Here is his speech in full:
Good evening everyone. It's so wonderful to be here with you on this incredible night, and great to see Buckingham Palace turned into an IMAX screen!
As I watch those extraordinary images, it does make me think of all the monumental and pioneering work of so many visionary environmentalists that have gone before.
I'm so proud that my grandfather and my father have been part of those efforts. And I'm in awe of people like the great Sir David Attenborough, who look at the beauty and power of our Earth and then work to celebrate and preserve it.
I think of Rachel Carson from America, Wangari Maathai from Kenya, Sunita Narain from India and so many others.
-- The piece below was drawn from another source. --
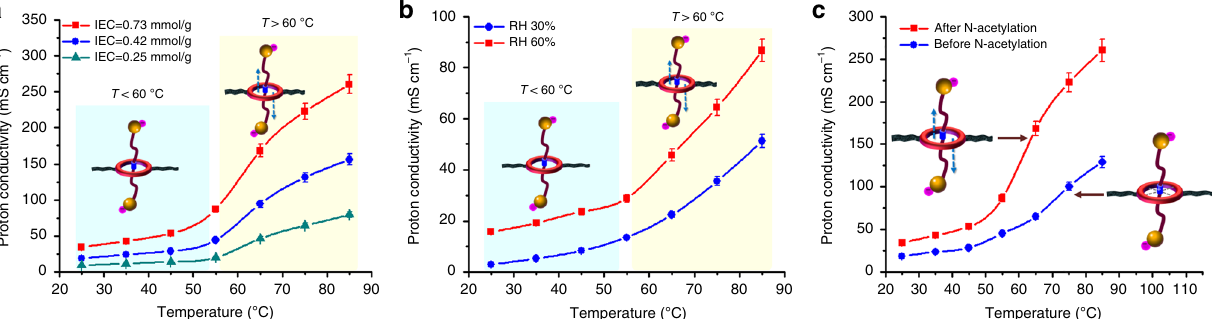
Fig. 4 Proton conductivity of polyrotaxane membranes. a Proton conductivity of polyrotaxane membranes with varied IEC values as a function of temperature. b Proton conductivity of the polyrotaxane membrane (IEC = 0.73 mmol g − 1 ) as a function of temperature at 30% RH and 60% RH. c Proton conductivity of the polyrotaxane membrane (IEC = 0.73 mmol g − 1 ) before and after N-acetylation as a function of temperature. The error bars represent the s.d. from three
While no one's grandmother thanks them for talking about their age, my own grandmother has been alive for nearly a century. In that time, mankind has benefited from unimaginable technological developments and scientific breakthroughs.
And although those breakthroughs have increased our awareness of the impact humans have on our world, our planet has become more fragile.
Today, in 2022 – as the Queen celebrates her Platinum Jubilee – the pressing need to protect and restore our planet has never been more urgent.
But like her, I am an optimist. Decades of making the case for taking better care of our world has meant that environmental issues are now at the top of the global agenda.
More and more businesses and politicians are answering the call. And – perhaps most inspiringly – this cause is now being spearheaded by an amazing and united generation of young people across the world.
Congratulations to all of them – they won't accept the status quo, they won't accept that change is too difficult to deliver. Never before have we had so much power to change the big things.
In the past 70 years mankind has put man on the moon; we have built the World Wide Web. And we have developed vaccines and solutions to some of the most life-threatening diseases on Earth. When humankind focuses its mind, anything is possible.
It's my firm hope that my grandmother's words are as true in 70 years' time as they are tonight that as nations we come together in common cause, because then there is always room for hope.
Tonight has been full of such optimism and joy – and there is hope. Together, if we harness the very best of humankind, and restore our planet, we will protect it for our children, for our grandchildren and for future generations to come.
They will be able to say – with pride at what's been achieved – "What a Wonderful World".